▸ **Document passage**
Content starts

Fitted curves were used to derive the germination rates for the 10th, 20th, and 30th percentiles (GR10, GR20, GR30), which were used to parameterise Equation (2). The fit was always good; in agreement with Bradford [44], the three linear relationships of GR10, GR20 and GR30 merged at the intercept of the x-axis, confirming that Tb was equal for all seeds of the lot (Figure 2, Table 3) [44].
For all cultivars, except for ‘SWI 2000’, the fitted lines are very close (Figure 2) and, therefore, the thermal times required to reach 10, 20 and 30% germination (θT(10), θT(20), and θT(30)) were very similar (Table 3).
The five bermudagrass cultivars showed very different Tb varying from 11.5 for ‘Transcontinental’ to 17.0 °C for ‘Riviera’. The cultivar SWI 2000 also showed a very low Tb (11.4 °C), while that of ‘Pure Dynasty’ was intermediate (15.0 °C).
Based on the estimated values for thermal time (θT(30)), base temperature (Tb) and considering the observed temperature levels (see Table 1), we calculated that, to reach 30% germination (Table 4), seeding time would range from early April for ‘SWI 2000’ and ‘Transcontinental’ to mid-May for ‘Riviera’ and ‘Pure Dynasty’.

4. Discussion

In four cultivars of bermudagrass (’Jackpot’, ‘La Paloma’, ‘Riviera’, ‘Transcontinental’), FGP was close to or higher than 70%, which is the minimum threshold for the seed market of this species in the EU [45]. The low FGP of ‘Yukon’ (49%) was probably due to the low vigor of the seed lot. Low germination of ‘Pure Dynasty’ seashore paspalum corroborated previous results obtained by [46].
For ‘SWI 2000’, the germination rates of the three percentiles were different; this result could be related to the fact that this species is dioecious and cultivars include many genotypes [47]. In agreement with Bradford [44], our result show that base temperature should be equal for all seeds of the lot (Figure 2, Table 3) [44], even though some exceptions to this rule can be found in literature [48].
The low Tb of ‘Transcontinental’ bermudagrass and ‘SWI 2000’ buffalograss may allow early spring sowings, thus ensuring quick establishment reducing the risk of winter injuries [13,20]. In this regard, however, ‘SWI 2000’ should be taken into consideration in virtue of the lower thermal time of the 30th percentile (51.3), both at 15/25 °C and 10/20 °C (Table 3, Figure 2). The Tb of ‘Riviera’ (17.0 °C) is in line with that observed in previous studies [22,23]. The wide range of Tb observed in the bermudagrass cultivars is of great interest for turf specialists who may select the most suitable cultivar for a specific location. Thirty varieties of bermudagrass are listed in the OECD catalogue [49], as a result of the considerable breeding activity on this species. Instead, buffalograss has only four varieties, and seashore paspalum has none currently listed.

Content ends

▸ **Items listed in a dataset**
Content starts

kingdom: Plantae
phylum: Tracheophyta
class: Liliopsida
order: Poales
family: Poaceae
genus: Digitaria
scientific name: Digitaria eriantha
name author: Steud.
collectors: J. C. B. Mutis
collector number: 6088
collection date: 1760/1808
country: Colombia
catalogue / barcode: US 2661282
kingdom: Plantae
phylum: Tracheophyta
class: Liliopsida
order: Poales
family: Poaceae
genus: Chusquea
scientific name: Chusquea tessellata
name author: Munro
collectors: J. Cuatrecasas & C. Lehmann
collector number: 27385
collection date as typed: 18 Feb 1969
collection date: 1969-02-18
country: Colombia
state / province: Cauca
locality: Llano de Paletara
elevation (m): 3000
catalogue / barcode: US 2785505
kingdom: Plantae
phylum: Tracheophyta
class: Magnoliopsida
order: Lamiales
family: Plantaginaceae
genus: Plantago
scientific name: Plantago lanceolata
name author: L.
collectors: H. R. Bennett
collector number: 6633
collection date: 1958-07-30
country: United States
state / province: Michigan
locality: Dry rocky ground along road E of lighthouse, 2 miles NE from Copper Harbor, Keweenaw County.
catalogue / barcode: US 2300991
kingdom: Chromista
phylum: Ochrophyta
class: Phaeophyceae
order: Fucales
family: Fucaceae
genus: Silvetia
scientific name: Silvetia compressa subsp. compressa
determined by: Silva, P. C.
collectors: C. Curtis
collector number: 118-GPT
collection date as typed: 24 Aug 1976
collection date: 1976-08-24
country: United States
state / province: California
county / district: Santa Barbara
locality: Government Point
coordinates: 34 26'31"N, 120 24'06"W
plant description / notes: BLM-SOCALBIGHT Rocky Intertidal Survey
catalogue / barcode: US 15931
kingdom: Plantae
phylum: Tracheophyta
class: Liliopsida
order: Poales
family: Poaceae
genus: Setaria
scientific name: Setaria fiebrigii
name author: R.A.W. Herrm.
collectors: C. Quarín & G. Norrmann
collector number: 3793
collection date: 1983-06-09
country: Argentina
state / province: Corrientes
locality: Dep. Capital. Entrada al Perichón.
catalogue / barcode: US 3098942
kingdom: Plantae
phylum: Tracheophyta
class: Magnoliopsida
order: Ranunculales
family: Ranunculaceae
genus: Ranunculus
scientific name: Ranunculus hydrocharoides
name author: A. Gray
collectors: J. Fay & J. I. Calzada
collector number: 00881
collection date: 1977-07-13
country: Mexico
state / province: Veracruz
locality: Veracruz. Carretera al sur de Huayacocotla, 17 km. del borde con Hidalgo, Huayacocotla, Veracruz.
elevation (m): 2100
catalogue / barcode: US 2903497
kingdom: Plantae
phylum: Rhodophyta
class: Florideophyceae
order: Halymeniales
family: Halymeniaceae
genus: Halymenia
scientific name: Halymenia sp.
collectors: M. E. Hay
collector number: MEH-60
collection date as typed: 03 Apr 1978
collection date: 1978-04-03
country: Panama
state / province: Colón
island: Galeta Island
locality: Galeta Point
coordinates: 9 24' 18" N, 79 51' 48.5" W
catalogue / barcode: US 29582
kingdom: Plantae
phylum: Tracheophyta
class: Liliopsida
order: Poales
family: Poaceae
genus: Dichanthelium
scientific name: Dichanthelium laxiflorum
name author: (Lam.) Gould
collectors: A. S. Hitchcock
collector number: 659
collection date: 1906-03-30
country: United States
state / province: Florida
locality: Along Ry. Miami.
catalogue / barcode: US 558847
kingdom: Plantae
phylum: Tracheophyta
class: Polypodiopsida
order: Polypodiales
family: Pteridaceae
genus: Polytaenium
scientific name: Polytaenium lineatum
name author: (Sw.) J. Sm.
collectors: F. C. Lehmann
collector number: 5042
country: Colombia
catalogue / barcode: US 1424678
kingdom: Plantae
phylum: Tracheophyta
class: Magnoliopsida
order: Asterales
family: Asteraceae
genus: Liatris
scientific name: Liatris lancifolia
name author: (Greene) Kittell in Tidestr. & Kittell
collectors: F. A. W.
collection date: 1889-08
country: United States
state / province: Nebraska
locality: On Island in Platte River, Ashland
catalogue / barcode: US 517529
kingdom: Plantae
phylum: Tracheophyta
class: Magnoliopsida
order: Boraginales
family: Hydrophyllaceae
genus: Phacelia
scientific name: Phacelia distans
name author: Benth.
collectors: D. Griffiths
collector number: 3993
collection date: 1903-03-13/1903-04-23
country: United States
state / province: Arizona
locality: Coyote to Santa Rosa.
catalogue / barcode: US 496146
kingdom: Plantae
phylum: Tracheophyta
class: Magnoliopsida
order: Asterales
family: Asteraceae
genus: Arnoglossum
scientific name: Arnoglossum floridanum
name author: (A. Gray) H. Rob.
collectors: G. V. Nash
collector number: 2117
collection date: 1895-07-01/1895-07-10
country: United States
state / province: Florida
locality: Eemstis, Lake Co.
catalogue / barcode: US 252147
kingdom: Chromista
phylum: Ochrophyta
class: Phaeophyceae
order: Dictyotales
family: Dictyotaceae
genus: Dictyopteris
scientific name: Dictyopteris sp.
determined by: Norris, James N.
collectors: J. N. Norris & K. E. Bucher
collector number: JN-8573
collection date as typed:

Content ends

▸ **Task requirements**
1. Copy the turfgrass germination passage from "For all cultivars, except" up to and including "similar (Table 3).".
2. Carry on the turfgrass germination passage, picking up after its final sentence.
The entries bear no relation to the turfgrass germination passage.

▸ **Outputs for the tasks**
1.
For all cultivars, except for ‘SWI 2000’, the fitted lines are very close (Figure 2) and, therefore, the thermal times required to reach 10, 20 and 30% germination (θT(10), θT(20), and θT(30)) were very similar (Table 3).

2.
In the transition zone, the recommended sowing period is between late spring and early summer [16]. Sub-optimal temperatures considered in this study generally occur in the earlier spring months (March and April).
The low germination temperature of ‘Transcontinental’ makes this cultivar very suitable for transition zones where early spring seeding is required [13,20]. Among the three species studied, buffalograss is the least known in Europe; however, our results demonstrated that ‘SWI 2000’ may have a good possibility to be successfully seeded in European transition zones under early spring conditions. Furthermore, ‘SWI 2000’, despite having a similar Tb to ‘Transcontinental’, showed a lower thermal time (Table 3, Figure 2). Instead, ‘Riviera’ bermudagrass and ‘Pure Dynasty’ seashore paspalum appear to be suitable only for late spring sowing. It is worth noting that ‘Pure Dynasty’ showed an intermediate Tb of 15 °C but a very high thermal time (144 °C) in comparison with ‘Yukon’ that showed the same Tb with a thermal time of 76.8 °C. Consequently, the turfgrass establishment with this species would be very slow and late, with related drawbacks in terms of irrigation requirements and weed competition and reduced cold tolerance during the first winter [9].

5. Conclusions

The results indicate that there is a wide variability among warm-season turfgrasses in the temperature requirements for germination. However, none of the species or cultivars was able to germinate below 11.4 °C and the earliest date for achieving 30% of seed germination in the Northern Italian plain is early April for the cultivars with the lowest base temperature, i.e., ‘SWI 2000’ buffalograss and ‘Transcontinental’ bermudagrass. This information is useful to identify the earliest sowing date in spring for each of the species and cultivars used in this experiment and to predict the time necessary for their germination. This approach might represent a practical tool for planning spring sowing, which is crucial for successful turfgrass establishment, especially without irrigation.

Supplementary Materials

The following are available online at https://www.mdpi.com/2073-4395/9/8/421/s1, Table S1. Estimated parameters for Equation (1).

Author Contributions

M.G. planned the experiment and drafted the manuscript; P.B. verified and discussed the results; G.A. performed the experiment; S.M. conceived and supervised the study; A.O. processed the data and performed the analysis. All Authors contributed to the final version of the manuscript.

Funding

This research received no external funding.

Acknowledgments

The research was supported by University Funds and is part of the PhD thesis of Maurizio Giolo at the University of Padova.

Conflicts of Interest

The authors declare that they have no conflicts of interest.

References

  1. Green, R.L.; Beard, J.B.; Casnoff, D.M. Leaf Blade Stomatal Characterizations and Evapotranspiration Rates of 12 Cool-season Perennial Grasses. HortScience 1990, 25, 760–761. [Google Scholar] [Green Version]
  2. Huang, B. Turfgrass Water Requirements and Factors Affecting Water Usage; Beard, J.B., Kenna, M.P., Eds.; CAST Special Publication; Water Quality and Quantity Issues for Turfgrass in Urban Landscapes; PSI Printing Services, Inc.: Belmond, IWA, USA.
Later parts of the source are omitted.